Intense femtosecond extreme ultraviolet pulses by using a time-delay-compensated monochromator.

Extreme-ultraviolet pulses, produced by high-order harmonic generation, have been spectrally selected by a time-delay-compensated grating monochromator. Temporal characterization of the harmonic pulses has been obtained using cross-correlation method: pulses as short as 8 fs, with high photon flux, have been measured at the output of the monochromator.

Frequency chirp of long electron quantum paths in high-order harmonic generation.

We report on the first experimental measurement of the spectral broadening of the harmonic emission associated with only the long electron quantum paths as a function of the driving pulse intensity. For such measurements we have estimated the chirp coefficient associated with the long quantum paths, within the strong-field approximation.
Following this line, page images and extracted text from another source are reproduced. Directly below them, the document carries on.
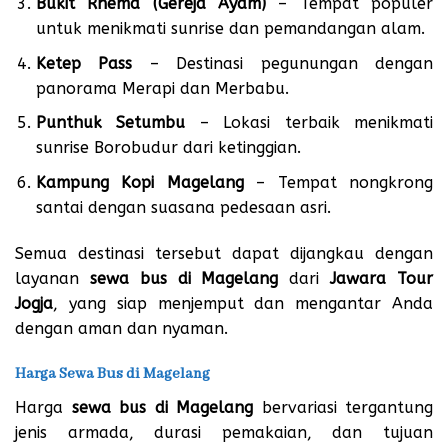
Bukit Rhema (Gereja Ayam)
– Tempat populer
untuk menikmati sunrise dan pemandangan alam.
Ketep Pass
– Destinasi pegunungan dengan
panorama Merapi dan Merbabu.
Punthuk Setumbu
– Lokasi terbaik menikmati
sunrise Borobudur dari ketinggian.
Kampung Kopi Magelang
– Tempat nongkrong
santai dengan suasana pedesaan asri.
Semua destinasi tersebut dapat dijangkau dengan
layanan
sewa bus di Magelang
dari
Jawara Tour
Jogja
, yang siap menjemput dan mengantar Anda
dengan aman dan nyaman.
Harga Sewa Bus di Magelang
Harga
sewa bus di Magelang
bervariasi tergantung
jenis armada, durasi pemakaian, dan tujuan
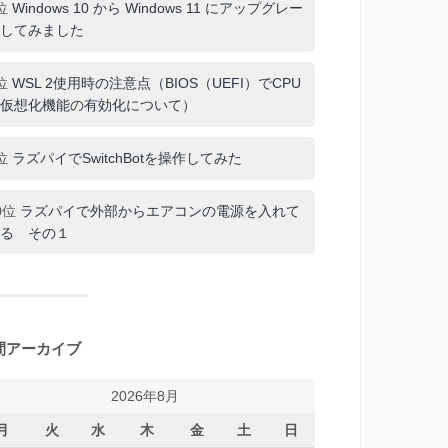
位
Windows 10 から Windows 11 にアップグレー
してみました
位
WSL 2使用時の注意点（BIOS（UEFI）でCPU
仮想化機能の有効化について）
位
ラズパイでSwitchBotを操作してみた
0位
ラズパイで外部からエアコンの電源を入れて
る その１
間アーカイブ
2026年8月
月
火
水
木
金
土
日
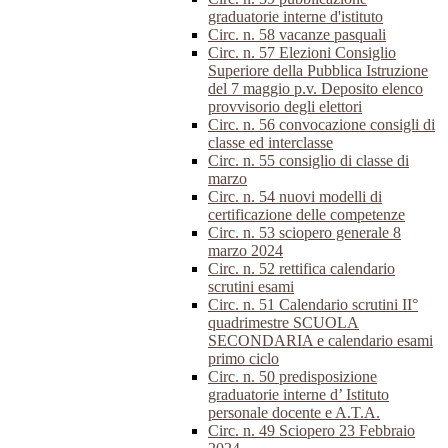
graduatorie interne d'istituto
Circ. n. 58 vacanze pasquali
Circ. n. 57 Elezioni Consiglio
Superiore della Pubblica Istruzione
del 7 maggio p.v. Deposito elenco
provvisorio degli elettori
Circ. n. 56 convocazione consigli di
classe ed interclasse
Circ. n. 55 consiglio di classe di
marzo
Circ. n. 54 nuovi modelli di
certificazione delle competenze
Circ. n. 53 sciopero generale 8
marzo 2024
Circ. n. 52 rettifica calendario
scrutini esami
Circ. n. 51 Calendario scrutini II°
quadrimestre SCUOLA
SECONDARIA e calendario esami
primo ciclo
Circ. n. 50 predisposizione
graduatorie interne d’ Istituto
personale docente e A.T.A.
Circ. n. 49 Sciopero 23 Febbraio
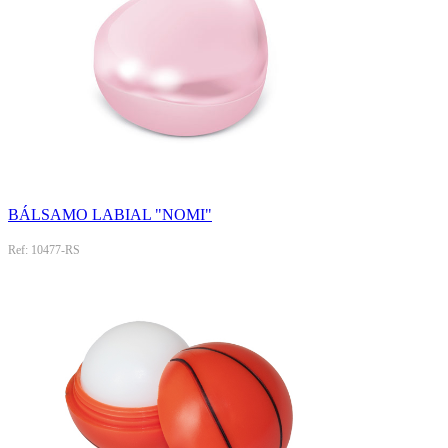
BÁLSAMO LABIAL "NOMI"
Ref: 10477-RS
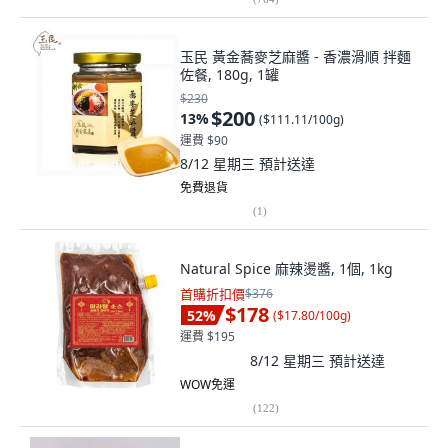
玉民 黃金蕎麥芝麻醬 - 香濃滑順 拌麵
佐餐, 180g, 1罐
$230
$200
13
%
(
$111.11/100g
)
運費 $90
8/12 星期三
預計送達
免費退貨
(
1
)
Natural Spice 麻辣燙醬, 1個, 1kg
首購折扣價
$376
$178
52
%
(
$17.80/100g
)
運費 $195
8/12 星期三
預計送達
WOW免運
(
122
)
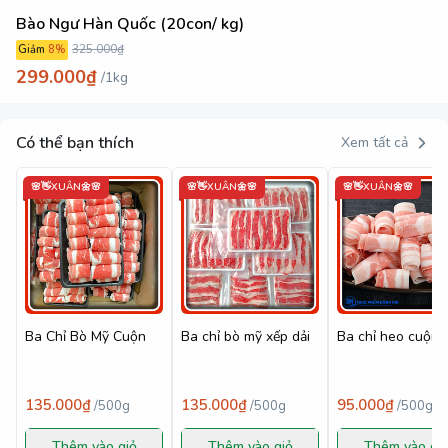
Bào Ngư Hàn Quốc (20con/ kg)
325.000₫
Giảm
8
%
299.000₫
/
1kg
Có thể bạn thích
Xem tất cả
🌸👋XUÂN🌼🌸
🌸👋XUÂN🌼🌸
🌸👋XUÂN🌼🌸
Ba Chỉ Bò Mỹ Cuộn
Ba chỉ bò mỹ xếp dải
Ba chỉ heo cuộn
135.000₫
135.000₫
95.000₫
/
500g
/
500g
/
500g
Thêm vào giỏ
Thêm vào giỏ
Thêm vào gi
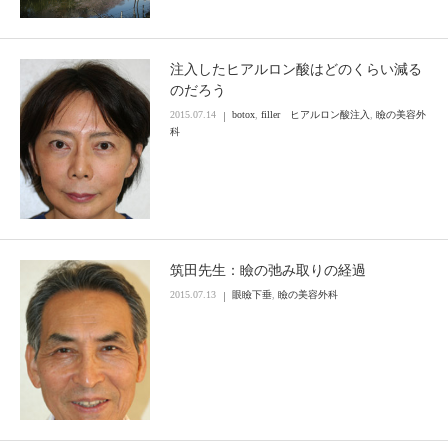
注入したヒアルロン酸はどのくらい減る
のだろう
2015.07.14
botox
,
filler ヒアルロン酸注入
,
瞼の美容外
科
筑田先生：瞼の弛み取りの経過
2015.07.13
眼瞼下垂
,
瞼の美容外科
This coefficient describes how the harmonic phase depends on the intensity of the driving laser field.

Optimization of high-order harmonic generation by adaptive control of a sub-10-fs pulse wave front.

We present a method for the optimization of high-order harmonic generation based on wave-front correction of the driving laser beam. The technique exploits wave-front adaptive control by means of a deformable mirror, governed by an optimization procedure.